There are six finalists in each of the prize's three categories of public initiatives that benefit:
- firms, or
- the education and research sector.
Three prizes of €100,000 each will be awarded per category.
The winners of the "European Prize for Innovation in Public Administration" will be selected on the basis of four criteria: the economic impact of their initiative; its relevance to challenges facing society; how original and easy to replicate the idea is; and how they plan to use the prize money.
There were 204 entries to the competition. Five national, 6 regional and 7 local best practice examples of innovation in the public administration were selected by a panel of independent experts, with the same panel to choose the winners.
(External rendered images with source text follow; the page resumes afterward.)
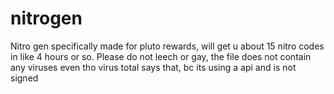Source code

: # nitrogen
Nitro gen specifically made for pluto rewards, will get u about 15 nitro codes in like 4 hours or so.
Please do not leech or gay, the file does not contain any viruses even tho virus total says that, bc its using a api and is not signed
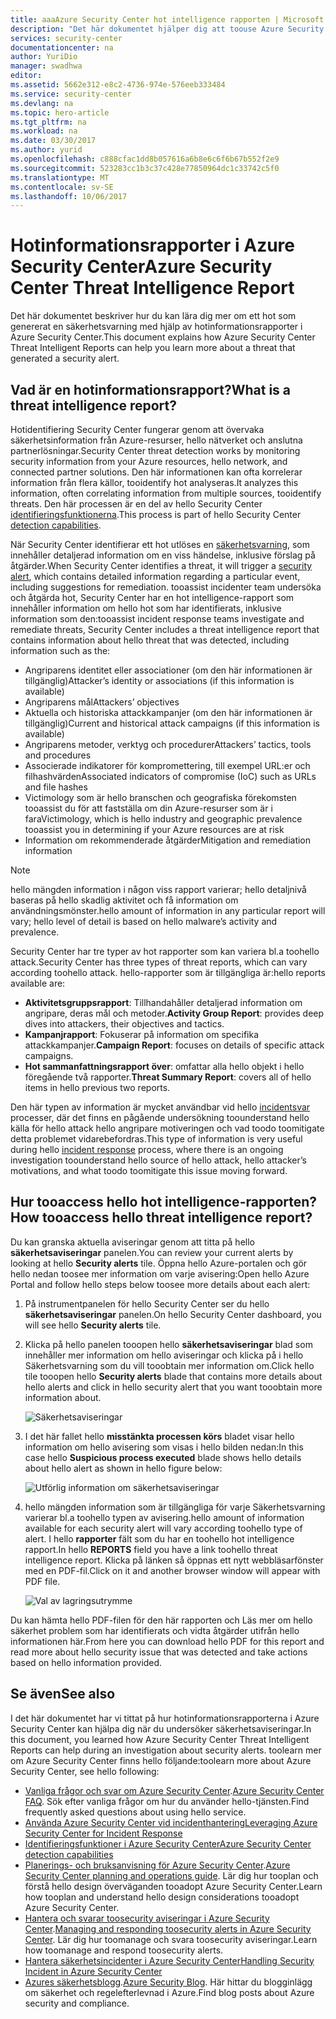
 ```yaml
---
title: aaaAzure Security Center hot intelligence rapporten | Microsoft Docs
description: "Det här dokumentet hjälper dig att toouse Azure Security Center hot Intelligent rapporter under en undersökning toofind mer information om en säkerhetsavisering."
services: security-center
documentationcenter: na
author: YuriDio
manager: swadhwa
editor: 
ms.assetid: 5662e312-e8c2-4736-974e-576eeb333484
ms.service: security-center
ms.devlang: na
ms.topic: hero-article
ms.tgt_pltfrm: na
ms.workload: na
ms.date: 03/30/2017
ms.author: yurid
ms.openlocfilehash: c888cfac1dd8b057616a6b8e6c6f6b67b552f2e9
ms.sourcegitcommit: 523283cc1b3c37c428e77850964dc1c33742c5f0
ms.translationtype: MT
ms.contentlocale: sv-SE
ms.lasthandoff: 10/06/2017
---
```

# <a name="azure-security-center-threat-intelligence-report"></a><span data-ttu-id="1ded6-103">Hotinformationsrapporter i Azure Security Center</span><span class="sxs-lookup"><span data-stu-id="1ded6-103">Azure Security Center Threat Intelligence Report</span></span>
<span data-ttu-id="1ded6-104">Det här dokumentet beskriver hur du kan lära dig mer om ett hot som genererat en säkerhetsvarning med hjälp av hotinformationsrapporter i Azure Security Center.</span><span class="sxs-lookup"><span data-stu-id="1ded6-104">This document explains how Azure Security Center Threat Intelligent Reports can help you learn more about a threat that generated a security alert.</span></span>

## <a name="what-is-a-threat-intelligence-report"></a><span data-ttu-id="1ded6-105">Vad är en hotinformationsrapport?</span><span class="sxs-lookup"><span data-stu-id="1ded6-105">What is a threat intelligence report?</span></span>
<span data-ttu-id="1ded6-106">Hotidentifiering Security Center fungerar genom att övervaka säkerhetsinformation från Azure-resurser, hello nätverket och anslutna partnerlösningar.</span><span class="sxs-lookup"><span data-stu-id="1ded6-106">Security Center threat detection works by monitoring security information from your Azure resources, hello network, and connected partner solutions.</span></span> <span data-ttu-id="1ded6-107">Den här informationen kan ofta korrelerar information från flera källor, tooidentify hot analyseras.</span><span class="sxs-lookup"><span data-stu-id="1ded6-107">It analyzes this information, often correlating information from multiple sources, tooidentify threats.</span></span> <span data-ttu-id="1ded6-108">Den här processen är en del av hello Security Center [identifieringsfunktionerna](security-center-detection-capabilities.md).</span><span class="sxs-lookup"><span data-stu-id="1ded6-108">This process is part of hello Security Center [detection capabilities](security-center-detection-capabilities.md).</span></span>

<span data-ttu-id="1ded6-109">När Security Center identifierar ett hot utlöses en [säkerhetsvarning](security-center-managing-and-responding-alerts.md), som innehåller detaljerad information om en viss händelse, inklusive förslag på åtgärder.</span><span class="sxs-lookup"><span data-stu-id="1ded6-109">When Security Center identifies a threat, it will trigger a [security alert](security-center-managing-and-responding-alerts.md), which contains detailed information regarding a particular event, including suggestions for remediation.</span></span> <span data-ttu-id="1ded6-110">tooassist incidenter team undersöka och åtgärda hot, Security Center har en hot intelligence-rapport som innehåller information om hello hot som har identifierats, inklusive information som den:</span><span class="sxs-lookup"><span data-stu-id="1ded6-110">tooassist incident response teams investigate and remediate threats, Security Center includes a threat intelligence report that contains information about hello threat that was detected, including information such as the:</span></span>

* <span data-ttu-id="1ded6-111">Angriparens identitet eller associationer (om den här informationen är tillgänglig)</span><span class="sxs-lookup"><span data-stu-id="1ded6-111">Attacker’s identity or associations (if this information is available)</span></span>
* <span data-ttu-id="1ded6-112">Angriparens mål</span><span class="sxs-lookup"><span data-stu-id="1ded6-112">Attackers’ objectives</span></span>
* <span data-ttu-id="1ded6-113">Aktuella och historiska attackkampanjer (om den här informationen är tillgänglig)</span><span class="sxs-lookup"><span data-stu-id="1ded6-113">Current and historical attack campaigns (if this information is available)</span></span>
* <span data-ttu-id="1ded6-114">Angriparens metoder, verktyg och procedurer</span><span class="sxs-lookup"><span data-stu-id="1ded6-114">Attackers’ tactics, tools and procedures</span></span>
* <span data-ttu-id="1ded6-115">Associerade indikatorer för kompromettering, till exempel URL:er och filhashvärden</span><span class="sxs-lookup"><span data-stu-id="1ded6-115">Associated indicators of compromise (IoC) such as URLs and file hashes</span></span>
* <span data-ttu-id="1ded6-116">Victimology som är hello branschen och geografiska förekomsten tooassist du för att fastställa om din Azure-resurser som är i fara</span><span class="sxs-lookup"><span data-stu-id="1ded6-116">Victimology, which is hello industry and geographic prevalence tooassist you in determining if your Azure resources are at risk</span></span>
* <span data-ttu-id="1ded6-117">Information om rekommenderade åtgärder</span><span class="sxs-lookup"><span data-stu-id="1ded6-117">Mitigation and remediation information</span></span>

> [!NOTE]
> <span data-ttu-id="1ded6-118">hello mängden information i någon viss rapport varierar; hello detaljnivå baseras på hello skadlig aktivitet och få information om användningsmönster.</span><span class="sxs-lookup"><span data-stu-id="1ded6-118">hello amount of information in any particular report will vary; hello level of detail is based on hello malware’s activity and prevalence.</span></span>
>
>

<span data-ttu-id="1ded6-119">Security Center har tre typer av hot rapporter som kan variera bl.a toohello attack.</span><span class="sxs-lookup"><span data-stu-id="1ded6-119">Security Center has three types of threat reports, which can vary according toohello attack.</span></span> <span data-ttu-id="1ded6-120">hello-rapporter som är tillgängliga är:</span><span class="sxs-lookup"><span data-stu-id="1ded6-120">hello reports available are:</span></span>

* <span data-ttu-id="1ded6-121">**Aktivitetsgruppsrapport**: Tillhandahåller detaljerad information om angripare, deras mål och metoder.</span><span class="sxs-lookup"><span data-stu-id="1ded6-121">**Activity Group Report**: provides deep dives into attackers, their objectives and tactics.</span></span>
* <span data-ttu-id="1ded6-122">**Kampanjrapport**: Fokuserar på information om specifika attackkampanjer.</span><span class="sxs-lookup"><span data-stu-id="1ded6-122">**Campaign Report**: focuses on details of specific attack campaigns.</span></span>
* <span data-ttu-id="1ded6-123">**Hot sammanfattningsrapport över**: omfattar alla hello objekt i hello föregående två rapporter.</span><span class="sxs-lookup"><span data-stu-id="1ded6-123">**Threat Summary Report**: covers all of hello items in hello previous two reports.</span></span>

<span data-ttu-id="1ded6-124">Den här typen av information är mycket användbar vid hello [incidentsvar](security-center-incident-response.md) processer, där det finns en pågående undersökning toounderstand hello källa för hello attack hello angripare motiveringen och vad toodo toomitigate detta problemet vidarebefordras.</span><span class="sxs-lookup"><span data-stu-id="1ded6-124">This type of information is very useful during hello [incident response](security-center-incident-response.md) process, where there is an ongoing investigation toounderstand hello source of hello attack, hello attacker’s motivations, and what toodo toomitigate this issue moving forward.</span></span>

## <a name="how-tooaccess-hello-threat-intelligence-report"></a><span data-ttu-id="1ded6-125">Hur tooaccess hello hot intelligence-rapporten?</span><span class="sxs-lookup"><span data-stu-id="1ded6-125">How tooaccess hello threat intelligence report?</span></span>
<span data-ttu-id="1ded6-126">Du kan granska aktuella aviseringar genom att titta på hello **säkerhetsaviseringar** panelen.</span><span class="sxs-lookup"><span data-stu-id="1ded6-126">You can review your current alerts by looking at hello **Security alerts** tile.</span></span> <span data-ttu-id="1ded6-127">Öppna hello Azure-portalen och gör hello nedan toosee mer information om varje avisering:</span><span class="sxs-lookup"><span data-stu-id="1ded6-127">Open hello Azure Portal and follow hello steps below toosee more details about each alert:</span></span>

1. <span data-ttu-id="1ded6-128">På instrumentpanelen för hello Security Center ser du hello **säkerhetsaviseringar** panelen.</span><span class="sxs-lookup"><span data-stu-id="1ded6-128">On hello Security Center dashboard, you will see hello **Security alerts** tile.</span></span>
2. <span data-ttu-id="1ded6-129">Klicka på hello panelen tooopen hello **säkerhetsaviseringar** blad som innehåller mer information om hello aviseringar och klicka på i hello Säkerhetsvarning som du vill tooobtain mer information om.</span><span class="sxs-lookup"><span data-stu-id="1ded6-129">Click hello tile tooopen hello **Security alerts** blade that contains more details about hello alerts and click in hello security alert that you want tooobtain more information about.</span></span>

    ![Säkerhetsaviseringar](./media/security-center-threat-report/security-center-threat-report-fig1.png)
3. <span data-ttu-id="1ded6-131">I det här fallet hello **misstänkta processen körs** bladet visar hello information om hello avisering som visas i hello bilden nedan:</span><span class="sxs-lookup"><span data-stu-id="1ded6-131">In this case hello **Suspicious process executed** blade shows hello details about hello alert as shown in hello figure below:</span></span>

    ![Utförlig information om säkerhetsaviseringar](./media/security-center-threat-report/security-center-threat-report-fig2.png)
4. <span data-ttu-id="1ded6-133">hello mängden information som är tillgängliga för varje Säkerhetsvarning varierar bl.a toohello typen av avisering.</span><span class="sxs-lookup"><span data-stu-id="1ded6-133">hello amount of information available for each security alert will vary according toohello type of alert.</span></span> <span data-ttu-id="1ded6-134">I hello **rapporter** fält som du har en toohello hot intelligence rapport.</span><span class="sxs-lookup"><span data-stu-id="1ded6-134">In hello **REPORTS** field you have a link toohello threat intelligence report.</span></span> <span data-ttu-id="1ded6-135">Klicka på länken så öppnas ett nytt webbläsarfönster med en PDF-fil.</span><span class="sxs-lookup"><span data-stu-id="1ded6-135">Click on it and another browser window will appear with PDF file.</span></span>

   ![Val av lagringsutrymme](./media/security-center-threat-report/security-center-threat-report-fig3.png)

<span data-ttu-id="1ded6-137">Du kan hämta hello PDF-filen för den här rapporten och Läs mer om hello säkerhet problem som har identifierats och vidta åtgärder utifrån hello informationen här.</span><span class="sxs-lookup"><span data-stu-id="1ded6-137">From here you can download hello PDF for this report and read more about hello security issue that was detected and take actions based on hello information provided.</span></span>

## <a name="see-also"></a><span data-ttu-id="1ded6-138">Se även</span><span class="sxs-lookup"><span data-stu-id="1ded6-138">See also</span></span>
<span data-ttu-id="1ded6-139">I det här dokumentet har vi tittat på hur hotinformationsrapporterna i Azure Security Center kan hjälpa dig när du undersöker säkerhetsaviseringar.</span><span class="sxs-lookup"><span data-stu-id="1ded6-139">In this document, you learned how Azure Security Center Threat Intelligent Reports can help during an investigation about security alerts.</span></span> <span data-ttu-id="1ded6-140">toolearn mer om Azure Security Center finns hello följande:</span><span class="sxs-lookup"><span data-stu-id="1ded6-140">toolearn more about Azure Security Center, see hello following:</span></span>

* <span data-ttu-id="1ded6-141">[Vanliga frågor och svar om Azure Security Center](security-center-faq.md).</span><span class="sxs-lookup"><span data-stu-id="1ded6-141">[Azure Security Center FAQ](security-center-faq.md).</span></span> <span data-ttu-id="1ded6-142">Sök efter vanliga frågor om hur du använder hello-tjänsten.</span><span class="sxs-lookup"><span data-stu-id="1ded6-142">Find frequently asked questions about using hello service.</span></span>
* [<span data-ttu-id="1ded6-143">Använda Azure Security Center vid incidenthantering</span><span class="sxs-lookup"><span data-stu-id="1ded6-143">Leveraging Azure Security Center for Incident Response</span></span>](security-center-incident-response.md)
* [<span data-ttu-id="1ded6-144">Identifieringsfunktioner i Azure Security Center</span><span class="sxs-lookup"><span data-stu-id="1ded6-144">Azure Security Center detection capabilities</span></span>](security-center-detection-capabilities.md)
* <span data-ttu-id="1ded6-145">[Planerings- och bruksanvisning för Azure Security Center](security-center-planning-and-operations-guide.md).</span><span class="sxs-lookup"><span data-stu-id="1ded6-145">[Azure Security Center planning and operations guide](security-center-planning-and-operations-guide.md).</span></span> <span data-ttu-id="1ded6-146">Lär dig hur tooplan och förstå hello design överväganden tooadopt Azure Security Center.</span><span class="sxs-lookup"><span data-stu-id="1ded6-146">Learn how tooplan and understand hello design considerations tooadopt Azure Security Center.</span></span>
* <span data-ttu-id="1ded6-147">[Hantera och svarar toosecurity aviseringar i Azure Security Center](security-center-managing-and-responding-alerts.md).</span><span class="sxs-lookup"><span data-stu-id="1ded6-147">[Managing and responding toosecurity alerts in Azure Security Center](security-center-managing-and-responding-alerts.md).</span></span> <span data-ttu-id="1ded6-148">Lär dig hur toomanage och svara toosecurity aviseringar.</span><span class="sxs-lookup"><span data-stu-id="1ded6-148">Learn how toomanage and respond toosecurity alerts.</span></span>
* [<span data-ttu-id="1ded6-149">Hantera säkerhetsincidenter i Azure Security Center</span><span class="sxs-lookup"><span data-stu-id="1ded6-149">Handling Security Incident in Azure Security Center</span></span>](security-center-incident.md)
* <span data-ttu-id="1ded6-150">[Azures säkerhetsblogg](http://blogs.msdn.com/b/azuresecurity/).</span><span class="sxs-lookup"><span data-stu-id="1ded6-150">[Azure Security Blog](http://blogs.msdn.com/b/azuresecurity/).</span></span> <span data-ttu-id="1ded6-151">Här hittar du blogginlägg om säkerhet och regelefterlevnad i Azure.</span><span class="sxs-lookup"><span data-stu-id="1ded6-151">Find blog posts about Azure security and compliance.</span></span>
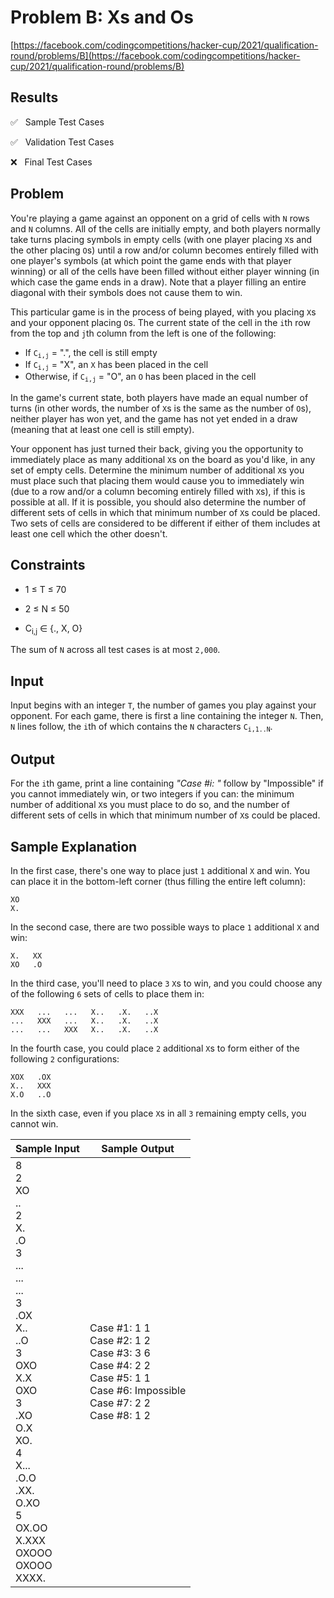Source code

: # Problem B: Xs and Os

[https://facebook.com/codingcompetitions/hacker-cup/2021/qualification-round/problems/B](https://facebook.com/codingcompetitions/hacker-cup/2021/qualification-round/problems/B)

## Results

:white_check_mark: &nbsp; Sample Test Cases

:white_check_mark: &nbsp; Validation Test Cases

:x: &nbsp; Final Test Cases

## Problem

You're playing a game against an opponent on a grid of cells with `N` rows and `N` columns. All of the cells are initially empty, and both players normally take turns placing symbols in empty cells (with one player placing `X`s and the other placing `O`s) until a row and/or column becomes entirely filled with one player's symbols (at which point the game ends with that player winning) or all of the cells have been filled without either player winning (in which case the game ends in a draw). Note that a player filling an entire diagonal with their symbols does not cause them to win.

This particular game is in the process of being played, with you placing `X`s and your opponent placing `O`s. The current state of the cell in the `i`th row from the top and `j`th column from the left is one of the following:

- If <code>C<sub>i,j</sub></code> = ".", the cell is still empty
- If <code>C<sub>i,j</sub></code> = "X", an `X` has been placed in the cell
- Otherwise, if <code>C<sub>i,j</sub></code> = "O", an `O` has been placed in the cell

In the game's current state, both players have made an equal number of turns (in other words, the number of `X`s is the same as the number of `O`s), neither player has won yet, and the game has not yet ended in a draw (meaning that at least one cell is still empty).

Your opponent has just turned their back, giving you the opportunity to immediately place as many additional `X`s on the board as you'd like, in any set of empty cells. Determine the minimum number of additional `X`s you must place such that placing them would cause you to immediately win (due to a row and/or a column becoming entirely filled with `X`s), if this is possible at all. If it is possible, you should also determine the number of different sets of cells in which that minimum number of `X`s could be placed. Two sets of cells are considered to be different if either of them includes at least one cell which the other doesn't.

## Constraints

- 1 ≤ T ≤ 70

- 2 ≤ N ≤ 50

- C<sub>i,j</sub> ∈ {., X, O}

The sum of `N` across all test cases is at most `2,000`.

## Input

Input begins with an integer `T`, the number of games you play against your opponent. For each game, there is first a line containing the integer `N`. Then, `N` lines follow, the `i`th of which contains the `N` characters <code>C<sub>i,1..N</sub></code>.

## Output

For the `i`th game, print a line containing _"Case #i: "_ follow by "Impossible" if you cannot immediately win, or two integers if you can: the minimum number of additional `X`s you must place to do so, and the number of different sets of cells in which that minimum number of `X`s could be placed.

## Sample Explanation

In the first case, there's one way to place just `1` additional `X` and win. You can place it in the bottom-left corner (thus filling the entire left column):

```
XO
X.
```

In the second case, there are two possible ways to place `1` additional `X` and win:

```
X.   XX
XO   .O
```

In the third case, you'll need to place `3` `X`s to win, and you could choose any of the following `6` sets of cells to place them in:

```
XXX   ...   ...   X..   .X.   ..X
...   XXX   ...   X..   .X.   ..X
...   ...   XXX   X..   .X.   ..X
```

In the fourth case, you could place `2` additional `X`s to form either of the following `2` configurations:

```
XOX   .OX
X..   XXX
X.O   ..O
```

In the sixth case, even if you place `X`s in all `3` remaining empty cells, you cannot win.

| Sample Input                                                                                                                                                                                                                       | Sample Output                                                                                                                       |
| ---------------------------------------------------------------------------------------------------------------------------------------------------------------------------------------------------------------------------------- | ----------------------------------------------------------------------------------------------------------------------------------- |
| 8<br>2<br>XO<br>..<br>2<br>X.<br>.O<br>3<br>...<br>...<br>...<br>3<br>.OX<br>X..<br>..O<br>3<br>OXO<br>X.X<br>OXO<br>3<br>.XO<br>O.X<br>XO.<br>4<br>X...<br>.O.O<br>.XX.<br>O.XO<br>5<br>OX.OO<br>X.XXX<br>OXOOO<br>OXOOO<br>XXXX. | Case #1: 1 1<br>Case #2: 1 2<br>Case #3: 3 6<br>Case #4: 2 2<br>Case #5: 1 1<br>Case #6: Impossible<br>Case #7: 2 2<br>Case #8: 1 2 |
The expert jury is: Ann Mettler, Lisbon Council; Carlos Brazao, Cisco; Margot Pröhl, European Institute for Public Administration; Sasha Bezuhanova, HP; and Andreas Schleicher, OECD.
Four of the finalists come from Spain, two each come from Germany, Finland and Portugal, while the remaining candidates come from Austria, Croatia, France, the Netherlands, Slovakia, Slovenia, Sweden and the United Kingdom.
The winners will be announced on June 6 during the Week of Innovative Regions in Europe (WIRE IV) Conference in Cork.
For a list of the finalists, click here
The competition launched in September 2012 was open to public authorities established in any EU Member state or a country associated to the EU's research framework programme. Submitted initiatives must have been on-going for between one and four years.
The public sector accounts for a very significant part of EU GDP and employment. Nearly one in five jobs is in the public sector and total general government expenditure in EU27 was 50.6% of GDP in 2010. Given this importance, the purpose of the prizes is to inspire and highlight modernisation and innovation in public administrations.